Return the listing below line for line, with no changes of any kind.

START ENTRIES SHOWN

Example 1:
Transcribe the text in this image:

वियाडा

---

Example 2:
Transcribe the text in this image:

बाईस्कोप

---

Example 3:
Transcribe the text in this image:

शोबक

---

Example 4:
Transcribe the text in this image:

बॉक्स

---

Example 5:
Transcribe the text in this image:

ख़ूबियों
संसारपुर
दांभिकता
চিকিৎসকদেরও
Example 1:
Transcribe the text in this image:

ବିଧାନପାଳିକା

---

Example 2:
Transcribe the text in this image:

END ENTRIES SHOWN

RESPONSE TO THIS EXERCISE –
Example 1:
Transcribe the text in this image:

वियाडा

---

Example 2:
Transcribe the text in this image:

बाईस्कोप

---

Example 3:
Transcribe the text in this image:

शोबक

---

Example 4:
Transcribe the text in this image:

बॉक्स

---

Example 5:
Transcribe the text in this image:

ख़ूबियों
संसारपुर
दांभिकता
চিকিৎসকদেরও
Example 1:
Transcribe the text in this image:

ବିଧାନପାଳିକା

---

Example 2:
Transcribe the text in this image:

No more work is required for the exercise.